## Selected extract
□ □ □
Letters to the Editor

Letter: Beware theocracy

Former Alaska Sen. Joe Paskvan’s recent essay (Sept. 23) on the dangers of Christian nationalism was articulate and timely. He left the reader to connect the dots between the threat to democracy which he described and our current status, where 30% of the population believes they should have exclusive control over how to manage elections, to count and certify votes, thus rendering the “correct” outcome.

This is not a danger on the distant horizon. It’s here, now. Christian nationalism is a cancer on America, because adherents would choose to impose a theocrat and autocrat to lead them and the rest of us, even if it means disposing of democracy. Need proof? Ask them. They will say it out loud. I attended one of their meetings a few years ago, a rather significant public forum held at the Mat-Su Community College. They said it out loud.

Last week in Iran, 22-year-old Mahsa Amini was taken into custody by the police for not wearing her hijab — head scarf — correctly, exposing too much hair. She died in custody after allegedly being tortured and beaten. Earlier this month, 36-year-old Nancy Davis of Louisiana was forced to travel to New York to terminate her pregnancy. Her fetus had no skull. In Louisiana, doctors performing such an operation would face 15 years in jail.
□ □ □
## Data
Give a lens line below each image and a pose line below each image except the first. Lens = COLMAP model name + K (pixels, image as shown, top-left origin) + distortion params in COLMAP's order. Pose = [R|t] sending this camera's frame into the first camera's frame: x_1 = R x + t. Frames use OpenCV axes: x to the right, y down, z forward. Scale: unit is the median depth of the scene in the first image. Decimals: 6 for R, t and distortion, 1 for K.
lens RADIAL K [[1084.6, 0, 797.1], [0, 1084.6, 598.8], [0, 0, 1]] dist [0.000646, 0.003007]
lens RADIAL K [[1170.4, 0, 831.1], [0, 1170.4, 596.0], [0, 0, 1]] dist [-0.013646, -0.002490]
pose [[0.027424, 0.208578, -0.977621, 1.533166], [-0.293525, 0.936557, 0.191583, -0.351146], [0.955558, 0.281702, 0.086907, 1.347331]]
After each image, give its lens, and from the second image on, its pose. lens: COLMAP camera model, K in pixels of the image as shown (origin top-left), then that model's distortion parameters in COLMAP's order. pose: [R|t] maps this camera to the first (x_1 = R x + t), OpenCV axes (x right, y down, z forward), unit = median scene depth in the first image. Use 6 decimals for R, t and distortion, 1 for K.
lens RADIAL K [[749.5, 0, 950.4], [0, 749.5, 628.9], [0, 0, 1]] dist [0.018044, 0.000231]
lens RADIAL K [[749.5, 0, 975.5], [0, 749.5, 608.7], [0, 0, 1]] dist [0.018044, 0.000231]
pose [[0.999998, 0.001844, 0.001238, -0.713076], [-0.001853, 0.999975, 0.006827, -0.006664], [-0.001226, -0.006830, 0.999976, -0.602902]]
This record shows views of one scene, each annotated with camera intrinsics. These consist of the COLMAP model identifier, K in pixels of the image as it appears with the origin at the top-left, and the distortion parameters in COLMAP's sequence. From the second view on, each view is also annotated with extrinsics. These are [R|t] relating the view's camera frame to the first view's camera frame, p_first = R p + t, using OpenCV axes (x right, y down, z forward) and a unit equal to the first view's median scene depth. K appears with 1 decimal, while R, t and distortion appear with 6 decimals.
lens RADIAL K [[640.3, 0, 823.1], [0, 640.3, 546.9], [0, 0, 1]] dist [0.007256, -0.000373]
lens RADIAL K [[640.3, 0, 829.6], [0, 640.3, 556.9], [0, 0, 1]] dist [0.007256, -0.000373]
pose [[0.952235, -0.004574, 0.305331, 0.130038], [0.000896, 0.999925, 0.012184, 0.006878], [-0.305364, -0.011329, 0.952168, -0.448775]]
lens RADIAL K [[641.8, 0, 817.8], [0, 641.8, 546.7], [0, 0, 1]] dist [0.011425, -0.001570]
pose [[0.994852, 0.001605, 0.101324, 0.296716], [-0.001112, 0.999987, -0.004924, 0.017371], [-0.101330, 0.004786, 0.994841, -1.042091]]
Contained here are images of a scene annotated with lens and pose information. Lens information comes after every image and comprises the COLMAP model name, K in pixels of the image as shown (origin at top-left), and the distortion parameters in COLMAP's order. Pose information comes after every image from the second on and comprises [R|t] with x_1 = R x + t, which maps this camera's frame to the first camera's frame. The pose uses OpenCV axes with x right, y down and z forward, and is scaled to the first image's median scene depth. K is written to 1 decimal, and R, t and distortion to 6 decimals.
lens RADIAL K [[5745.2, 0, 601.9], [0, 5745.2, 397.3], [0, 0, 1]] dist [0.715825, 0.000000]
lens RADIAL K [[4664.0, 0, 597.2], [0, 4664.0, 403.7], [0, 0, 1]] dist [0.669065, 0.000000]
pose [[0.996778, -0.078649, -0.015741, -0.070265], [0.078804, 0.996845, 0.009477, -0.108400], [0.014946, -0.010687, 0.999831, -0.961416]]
□ □ □
## What to work on
A: In the letter to the editor, where was the public forum that the writer attended held?
B: From the letter to the editor, extract word for word the part that opens with the words containing "This is not" and closes with "years in jail.".

## Results for the exercise
A: At the Mat-Su Community College.

B:
This is not a danger on the distant horizon. It’s here, now. Christian nationalism is a cancer on America, because adherents would choose to impose a theocrat and autocrat to lead them and the rest of us, even if it means disposing of democracy. Need proof? Ask them. They will say it out loud. I attended one of their meetings a few years ago, a rather significant public forum held at the Mat-Su Community College. They said it out loud.

Last week in Iran, 22-year-old Mahsa Amini was taken into custody by the police for not wearing her hijab — head scarf — correctly, exposing too much hair. She died in custody after allegedly being tortured and beaten. Earlier this month, 36-year-old Nancy Davis of Louisiana was forced to travel to New York to terminate her pregnancy. Her fetus had no skull. In Louisiana, doctors performing such an operation would face 15 years in jail.